Plastic scrap for milling

In the old days, fine craftsmen used to grind or mold porcelain such that when they were held against back lights, photographs would show through in black and white.

Essentially, thicker portions of the porcelain would be dark because they did not allow as much light through them. Thinner portions, on the other hand would transmit more light through and would show up as brighter areas.

It sure did take tremendous amounts of skill and time to create such pieces of art. But that was a long time ago when tradesmen were highly skilled. Nowadays, with the advent of translucent plastics and machinery such as the cnc mill, it had become relatively easier to produce lithophanes of ones favourite pictures and give them away as presents.

They can last a long time because they are not simply thin photographic films, but are instead carvings on substrates.
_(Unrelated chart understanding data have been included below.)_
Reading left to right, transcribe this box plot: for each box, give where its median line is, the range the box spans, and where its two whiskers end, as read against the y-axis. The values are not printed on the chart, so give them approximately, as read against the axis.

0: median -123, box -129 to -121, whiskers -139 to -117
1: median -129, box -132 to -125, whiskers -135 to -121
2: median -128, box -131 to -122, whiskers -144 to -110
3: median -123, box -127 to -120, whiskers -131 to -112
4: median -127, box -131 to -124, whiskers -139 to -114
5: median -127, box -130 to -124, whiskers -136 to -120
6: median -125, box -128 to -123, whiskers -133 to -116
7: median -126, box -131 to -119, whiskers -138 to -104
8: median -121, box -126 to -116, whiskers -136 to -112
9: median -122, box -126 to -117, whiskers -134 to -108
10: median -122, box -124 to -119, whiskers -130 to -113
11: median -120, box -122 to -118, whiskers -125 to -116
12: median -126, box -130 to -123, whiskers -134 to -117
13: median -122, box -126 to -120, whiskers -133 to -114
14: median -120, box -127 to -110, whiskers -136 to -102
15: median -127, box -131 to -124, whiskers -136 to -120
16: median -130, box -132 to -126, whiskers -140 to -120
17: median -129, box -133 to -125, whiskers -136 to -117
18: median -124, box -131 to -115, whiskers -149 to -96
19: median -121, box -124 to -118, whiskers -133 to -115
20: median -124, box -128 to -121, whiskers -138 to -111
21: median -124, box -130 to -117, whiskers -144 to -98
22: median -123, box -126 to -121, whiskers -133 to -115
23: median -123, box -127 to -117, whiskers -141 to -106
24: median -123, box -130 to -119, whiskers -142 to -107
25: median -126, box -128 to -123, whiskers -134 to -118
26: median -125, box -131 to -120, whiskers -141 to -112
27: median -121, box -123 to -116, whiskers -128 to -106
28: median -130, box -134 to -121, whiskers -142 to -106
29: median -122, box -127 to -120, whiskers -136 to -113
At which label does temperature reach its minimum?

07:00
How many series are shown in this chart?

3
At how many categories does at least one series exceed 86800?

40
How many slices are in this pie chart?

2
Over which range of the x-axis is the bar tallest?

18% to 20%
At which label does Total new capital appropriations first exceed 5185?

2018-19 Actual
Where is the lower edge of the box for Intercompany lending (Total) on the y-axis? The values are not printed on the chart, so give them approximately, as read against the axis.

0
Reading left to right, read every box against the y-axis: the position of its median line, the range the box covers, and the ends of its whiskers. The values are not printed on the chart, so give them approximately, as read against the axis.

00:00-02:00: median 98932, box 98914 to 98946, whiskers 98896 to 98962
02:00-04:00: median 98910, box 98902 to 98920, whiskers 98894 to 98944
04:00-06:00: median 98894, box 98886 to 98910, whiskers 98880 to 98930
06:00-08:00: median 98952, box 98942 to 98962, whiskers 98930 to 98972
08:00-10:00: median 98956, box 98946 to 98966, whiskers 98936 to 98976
They make excellent gifts and can be highly personalized especially for that someone special in our lives.

relief picture for parallel cutting

Relief picture for parallel cutting

While they are easier to produce with the right equipment and skill, and they had come a long way from the realm of the highly skilled craftsmen and artists, still they never fail to amaze people who first look at them.

It’s almost magical!

The pictures must be cut in such a way to imitate a photograph – thin portions for light areas and thick portions for dark areas. The shades of grey areas will show in between in various gradients.

Learning how to create a lithophane was a challenge to me but I was able to learn by doing, making mistakes along the way.



My first attempt was a complete failure. The plastic melted onto the tool and quickly became a mess. I broke and lost a milling tool while trying to remove the plastic from it. Also, I had to experiment a bit with the depth of cut, speed, step distances and many other settings. In addition, because the milling took such a long time (4 hours), my computer overheated and gave errors. It missed steps.

milling 3D picture on plastic

Milling 3D picture on plastic

Suspecting that the microprocessor cooling was insufficient, I foolhardily removed the heat sink fan from it with the intention of cleaning it of dusts but had made the situation worse.

When I tried to put it back, I thought that ordinary grease would act as a heat transmission agent but found to my dismay that the contacts were not good enough.

The computer stopped in the middle of a cutting session.

I had to order a bit of CPU heat sink conducting silver compound in order to make it good again. That would take some time to arrive.

Meanwhile, luckily, I had another computer, which I was able to use. This computer was tested for maximum jitter in the latency test for LinuxCNC and was improved upon by specifying one single core to use instead of using the default dual core. In addition, I managed to buy some heat sinks at a local shop for the IC’s of the stepper motor drivers which I then installed to reduce the heat in them. Hopefully, they would not shut off in the middle of a long session of milling later.

Slowly, I had learned from my mistakes. Happy to say, I have successfully made a lithophane as shown below. This was of a larger size, 120 mm x 92 mm, than the previous trial version. I had also reduced the step distance closer so that more details could be seen. However, the whole cutting process took 18 hours. Luckily, the computer did not stop half way during the cut.

Carved lithophane

Carved lithophane

The backlit picture looks much better.